● TASK TO CARRY OUT
Go to the line with "- Gap: 16px" in the records below, then output it and each following line exactly, up to and including the line with "A number of". Skip pictures and add nothing.

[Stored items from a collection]
************

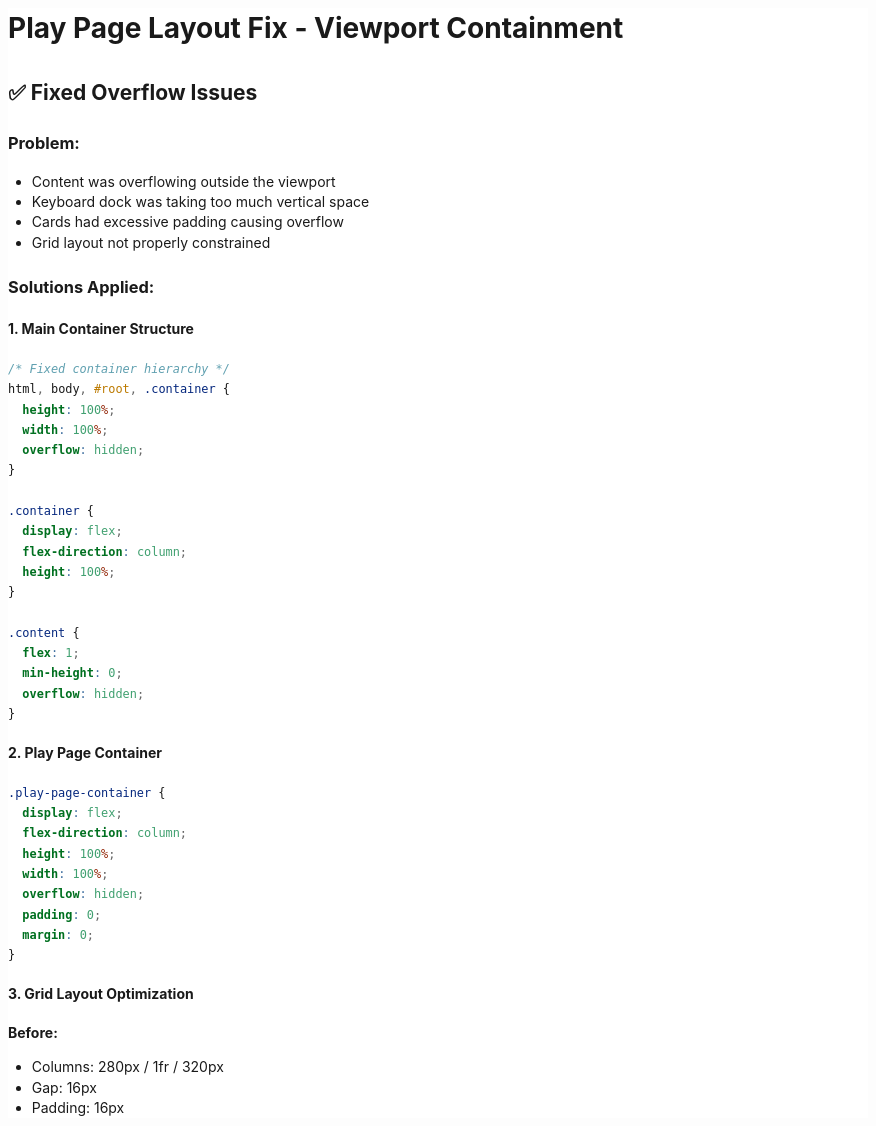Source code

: # Play Page Layout Fix - Viewport Containment

## ✅ Fixed Overflow Issues

### Problem:
- Content was overflowing outside the viewport
- Keyboard dock was taking too much vertical space
- Cards had excessive padding causing overflow
- Grid layout not properly constrained

### Solutions Applied:

#### 1. Main Container Structure
```css
/* Fixed container hierarchy */
html, body, #root, .container {
  height: 100%;
  width: 100%;
  overflow: hidden;
}

.container {
  display: flex;
  flex-direction: column;
  height: 100%;
}

.content {
  flex: 1;
  min-height: 0;
  overflow: hidden;
}
```

#### 2. Play Page Container
```css
.play-page-container {
  display: flex;
  flex-direction: column;
  height: 100%;
  width: 100%;
  overflow: hidden;
  padding: 0;
  margin: 0;
}
```

#### 3. Grid Layout Optimization
**Before:**
- Columns: 280px / 1fr / 320px
- Gap: 16px
- Padding: 16px
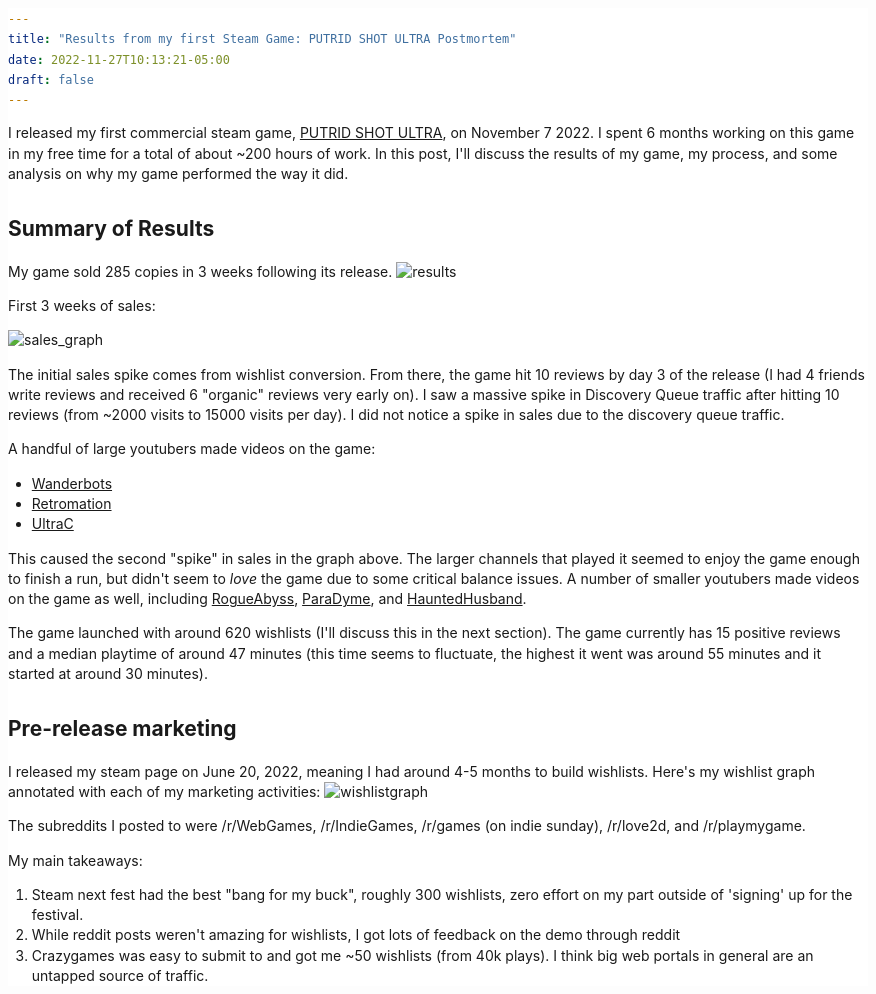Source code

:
 ```yaml
---
title: "Results from my first Steam Game: PUTRID SHOT ULTRA Postmortem"
date: 2022-11-27T10:13:21-05:00
draft: false
---
```

I released my first commercial steam game, [PUTRID SHOT ULTRA](https://store.steampowered.com/app/2053360/PUTRID_SHOT_ULTRA/), on November 7 2022. I spent 6 months working on this game in my free time for a total of about ~200 hours of work. In this post, I'll discuss the results of my game, my process, and some analysis on why my game performed the way it did.
## Summary of Results
My game sold 285 copies in 3 weeks following its release.
![results](https://i.imgur.com/XretR2j.png)

First 3 weeks of sales:

![sales_graph](https://i.imgur.com/KGntyWN.png)

The initial sales spike comes from wishlist conversion. From there, the game hit 10 reviews by day 3 of the release (I had 4 friends write reviews and received 6 "organic" reviews very early on). I saw a massive spike in Discovery Queue traffic after hitting 10 reviews (from ~2000 visits to 15000 visits per day). I did not notice a spike in sales due to the discovery queue traffic.

A handful of large youtubers made videos on the game:

* [Wanderbots](https://www.youtube.com/watch?v=hUwIxWYF3X4)
* [Retromation](https://www.youtube.com/watch?v=64MQ3ALXQio)
* [UltraC](https://www.youtube.com/watch?v=6vu_DlMV3OE)

This caused the second "spike" in sales in the graph above. The larger channels that played it seemed to enjoy the game enough to finish a run, but didn't seem to *love* the game due to some critical balance issues.
A number of smaller youtubers made videos on the game as well, including [RogueAbyss](https://www.youtube.com/@rogueabyss), [ParaDyme](https://www.youtube.com/watch?v=IWHi9VRWr4Q), and [HauntedHusband](https://www.youtube.com/watch?v=eTkhYLoughA).

The game launched with around 620 wishlists (I'll discuss this in the next section). The game currently has 15 positive reviews and a median playtime of around 47 minutes (this time seems to fluctuate, the highest it went was around 55 minutes and it started at around 30 minutes).
## Pre-release marketing
I released my steam page on June 20, 2022, meaning I had around 4-5 months to build wishlists.
Here's my wishlist graph annotated with each of my marketing activities:
![wishlistgraph](https://i.imgur.com/1fZA4GV.png)

The subreddits I posted to were /r/WebGames, /r/IndieGames, /r/games (on indie sunday), /r/love2d, and /r/playmygame.

My main takeaways:

1. Steam next fest had the best "bang for my buck", roughly 300 wishlists, zero effort on my part outside of 'signing' up for the festival.
2. While reddit posts weren't amazing for wishlists, I got lots of feedback on the demo through reddit
3. Crazygames was easy to submit to and got me ~50 wishlists (from 40k plays). I think big web portals in general are an untapped source of traffic.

************

● WRITTEN RESPONSE
- Gap: 16px
- Padding: 16px
Source code

:
 ```yaml
---
title: "Results from my first Steam Game: PUTRID SHOT ULTRA Postmortem"
date: 2022-11-27T10:13:21-05:00
draft: false
---
```

I released my first commercial steam game, [PUTRID SHOT ULTRA](https://store.steampowered.com/app/2053360/PUTRID_SHOT_ULTRA/), on November 7 2022. I spent 6 months working on this game in my free time for a total of about ~200 hours of work. In this post, I'll discuss the results of my game, my process, and some analysis on why my game performed the way it did.
## Summary of Results
My game sold 285 copies in 3 weeks following its release.
![results](https://i.imgur.com/XretR2j.png)

First 3 weeks of sales:

![sales_graph](https://i.imgur.com/KGntyWN.png)

The initial sales spike comes from wishlist conversion. From there, the game hit 10 reviews by day 3 of the release (I had 4 friends write reviews and received 6 "organic" reviews very early on). I saw a massive spike in Discovery Queue traffic after hitting 10 reviews (from ~2000 visits to 15000 visits per day). I did not notice a spike in sales due to the discovery queue traffic.

A handful of large youtubers made videos on the game:

* [Wanderbots](https://www.youtube.com/watch?v=hUwIxWYF3X4)
* [Retromation](https://www.youtube.com/watch?v=64MQ3ALXQio)
* [UltraC](https://www.youtube.com/watch?v=6vu_DlMV3OE)

This caused the second "spike" in sales in the graph above. The larger channels that played it seemed to enjoy the game enough to finish a run, but didn't seem to *love* the game due to some critical balance issues.
A number of smaller youtubers made videos on the game as well, including [RogueAbyss](https://www.youtube.com/@rogueabyss), [ParaDyme](https://www.youtube.com/watch?v=IWHi9VRWr4Q), and [HauntedHusband](https://www.youtube.com/watch?v=eTkhYLoughA).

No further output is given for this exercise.